Chair of the conference, Professor Fatima Cardoso, Director of the Breast Unit of the Champalimaud Clinical Centre in Lisbon, Portugal, who was not involved with the research, said: “This study contributes to answering an important question for which we lacked higher evidence: is T-DM1 efficacious in patients after their disease has progressed following initial treatment with pertuzumab, trastuzumab and a taxane – the combination that is now the standard first-line treatment for HER2-positive breast cancer? These results suggest that for 30-40% of patients, T-DM1 can make an important difference. The result that 82% of patients were alive after one year is impressive and proves once again the importance of continuing to treat these patients with anti-HER2 therapies. When we are not able to do so, the disease progresses faster and death occurs much quicker. In several countries oncologists are only allowed to provide one line of anti-HER2 therapy and this has severe consequences for patients. This study provides more evidence that anti-HER2 therapies prolong the lives of patients and should be made available to them.”
This release relates to the following presentation made on Friday 15 November:
Abstract no: OR65, “T-DM1 efficacy and activity in HER2-positive metastatic breast cancer patients progressing after frontline taxane plus pertuzumab and trastuzumab: an Italian multicentre observational study of the Gruppo Italiano Mammella (GIM) study group”, by Benedetta Conte, 09.40 hrs GMT, Friday 15 November, Best Abstracts session.
 HER2-positive breast cancer is a cancer that is driven by a protein called human epidermal growth factor receptor 2 (HER2). In approximately one in five breast cancers the cancer cells have a mutation that makes an excess of the HER2 protein, and these breast cancers tend to be more aggressive than other types of breast cancer. They respond well to anti-cancer drugs that target HER2 such as trastuzumab (Herceptin) and lapatinib (Tykerb).

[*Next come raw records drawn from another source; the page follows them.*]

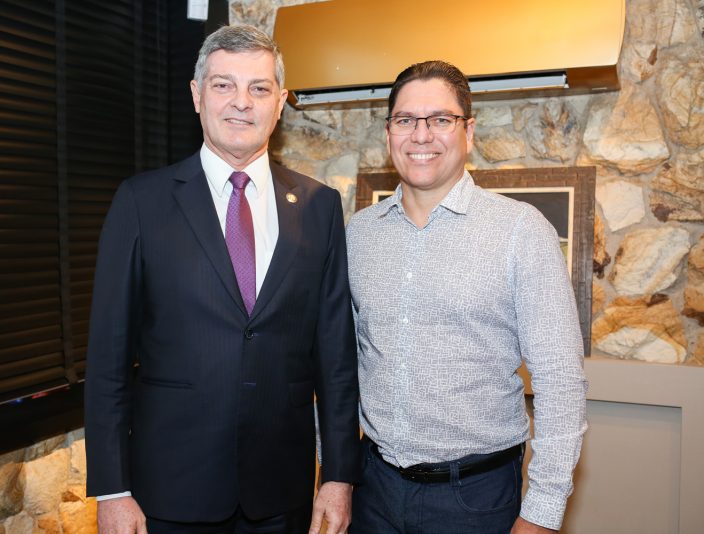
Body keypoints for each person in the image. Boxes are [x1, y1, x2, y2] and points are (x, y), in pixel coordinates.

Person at [85, 24, 360, 534]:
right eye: (223, 85)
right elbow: (108, 360)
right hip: (168, 492)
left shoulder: (320, 206)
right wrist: (112, 488)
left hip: (281, 493)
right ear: (196, 95)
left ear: (280, 103)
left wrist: (339, 476)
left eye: (259, 88)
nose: (242, 103)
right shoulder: (141, 203)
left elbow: (336, 358)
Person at [346, 60, 588, 533]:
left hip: (474, 499)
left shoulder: (520, 230)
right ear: (389, 131)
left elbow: (560, 379)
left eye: (440, 119)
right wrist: (332, 473)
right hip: (371, 489)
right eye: (405, 120)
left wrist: (541, 512)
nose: (421, 135)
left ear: (468, 130)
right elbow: (342, 362)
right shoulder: (360, 233)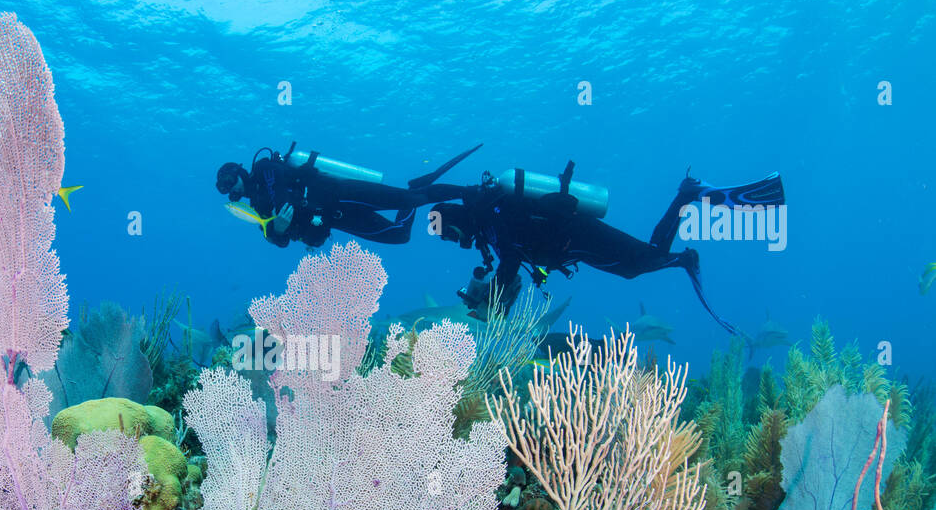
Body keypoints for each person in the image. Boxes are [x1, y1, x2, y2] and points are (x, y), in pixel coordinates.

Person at [431, 163, 785, 338]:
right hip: (573, 247)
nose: (454, 241)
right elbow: (516, 260)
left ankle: (686, 196)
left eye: (449, 236)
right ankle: (682, 258)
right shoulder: (490, 222)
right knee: (636, 266)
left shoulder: (494, 217)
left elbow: (510, 261)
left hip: (578, 236)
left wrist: (489, 301)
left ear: (455, 222)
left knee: (642, 260)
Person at [216, 143, 480, 247]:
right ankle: (414, 187)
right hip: (337, 220)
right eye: (225, 187)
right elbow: (277, 240)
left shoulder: (263, 169)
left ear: (241, 171)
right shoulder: (258, 206)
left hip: (338, 195)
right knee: (400, 236)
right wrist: (278, 230)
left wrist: (280, 223)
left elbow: (284, 193)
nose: (231, 188)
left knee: (412, 200)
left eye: (230, 180)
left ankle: (469, 192)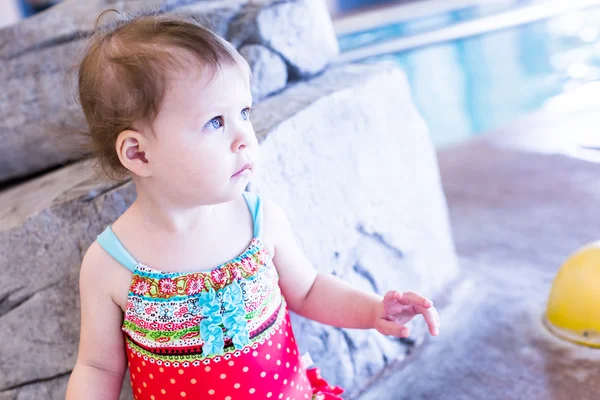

 “T-DM1 efficacy in patients with HER2-positive metastatic breast cancer progressing after a taxane plus pertuzumab and trastuzumab: an Italian multicentre observational study,” by Benedetta Conte et al, Clinical Breast Cancer, DOI: 10.1016/j.clbc.2019.09.001
 EMILIA: “Trastuzumab emtansine for HER2-positive advance breast cancer” by Sunil Verma et al. N Engl J Med 2012; 367:1783-1791. DOI: 10.1056/NEJMoa1209124
The GIM 14/BIOMETA is partly supported by Roche, but the current analysis has not received any funding.